Where evidence is not tendered as tendency evidence but is limited to providing the context in which the offending is said to have occurred (not, as it happens, in this case where the same evidence is tendered as tendency evidence), it is necessary to consider whether any issue has been raised, or is likely to be raised in the trial that makes the evidence relevant. This is necessary both to determine its admissibility and to enable an informed assessment of its probative value and any potential unfair prejudice under s 137 of the Evidence Act (DJV at [36]). Where there is a grave risk of the jury reasoning from context evidence to guilt of the accused in relation to the offences charged despite judicial direction that such reasoning is impermissible, s 137 of the Evidence Act may be invoked and the tender of the evidence rejected (DJV at [37]).
In this case, the evidence, when tendered as context evidence, was said to be relevant to the following issues that were likely to be raised in the respondent's trial:
- Lack of surprise on the part of the complainant when she found the respondent in her bedroom in 1981.
- Lack of resistance to the sexual intercourse that followed.
- The reasons for the complainant's lack of immediate complaint.
- The possibility that the jury might gain the false impression that the sexual assault occurred "out of the blue".
- The complainant's evidence about her lack of consent and the respondent's knowledge of her lack of consent.

Supplied information:

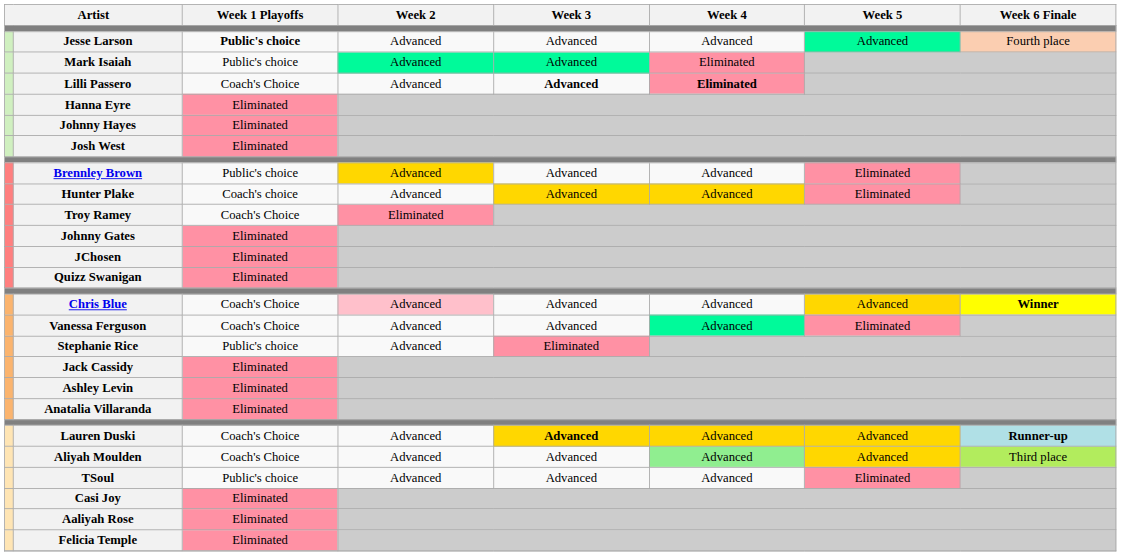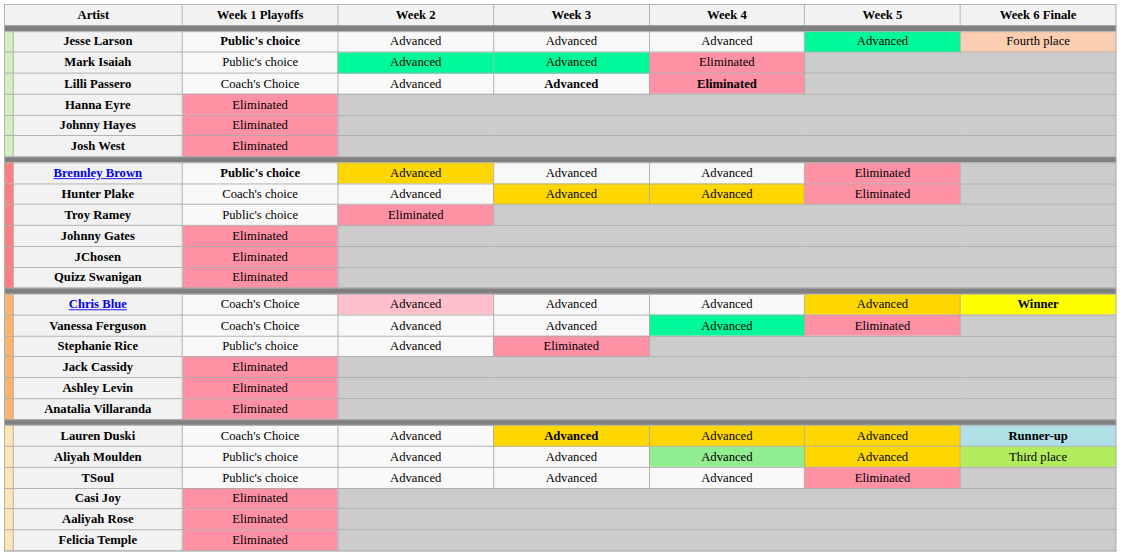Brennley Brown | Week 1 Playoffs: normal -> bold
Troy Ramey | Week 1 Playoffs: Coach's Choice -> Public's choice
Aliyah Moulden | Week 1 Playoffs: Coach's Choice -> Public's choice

Jobs:
a) The passage on context evidence names the issues likely to be raised at the respondent's trial to which the evidence was said to be relevant. List each of those issues.
b) Carry on the passage on context evidence, starting after its final listed issue.

Set of answers:
a)
- Lack of surprise on the part of the complainant when she found the respondent in her bedroom in 1981.
- Lack of resistance to the sexual intercourse that followed.
- The reasons for the complainant's lack of immediate complaint.
- The possibility that the jury might gain the false impression that the sexual assault occurred "out of the blue".
- The complainant's evidence about her lack of consent and the respondent's knowledge of her lack of consent.

b)
His Honour either did not consider these issues at all or gave inadequate consideration to them. On that basis alone, the error contended for by the Crown in his Honour's rejection of the evidence as context evidence is made out.
The Evidence as Tendency Evidence
His Honour then considered the admissibility of the evidence as tendency evidence. He noted that the tendency alleged was a tendency of the respondent to have a sexual interest in the complainant and to behave in a particular way with her, namely, to have sexual intercourse with her. His Honour accepted that the complainant's evidence of the penetrative sexual assaults she had been subjected to as a child and young adolescent established that tendency and that the respondent had the state of mind attributed to him. He was also satisfied that the evidence had significant probative value. Thus, the primary judge was purporting to apply s 97(1)(b) of the Evidence Act. That section provides that evidence of a tendency that a person has or had is not admissible to prove that the person has or had a tendency to act in a particular way, or to have a particular state of mind, unless the court thinks that the evidence will, either by itself or having regard to other evidence adduced or to be adduced by the party seeking to adduce the evidence, have significant probative value.
His Honour then considered s 101(2) of the Evidence Act, which operates as a further precondition to admissibility by providing, in this case, that tendency evidence about the respondent cannot be used against him unless the probative value of the evidence substantially outweighs any prejudicial effect it may have on him.
His Honour expressed the view that if the evidence were admitted, the jury would be led to concentrate on the respondent's past sexual misconduct towards the complainant, rather than the facts in issue in the trial, which we take to mean, so far as concerned the s 61D offence, whether sexual intercourse occurred and, if it did, whether it was consensual and, so far as concerns the s 78 offence, whether the respondent had sexual intercourse with the complainant, consent being no defence to that charge.
His Honour then observed that this trial was:
"...one of those cases where no matter how carefully or strongly one crafted directions there is always a possibility that at least one juror would not adhere to those directions and would be mesmerised by the extent of the accused's past offending conduct".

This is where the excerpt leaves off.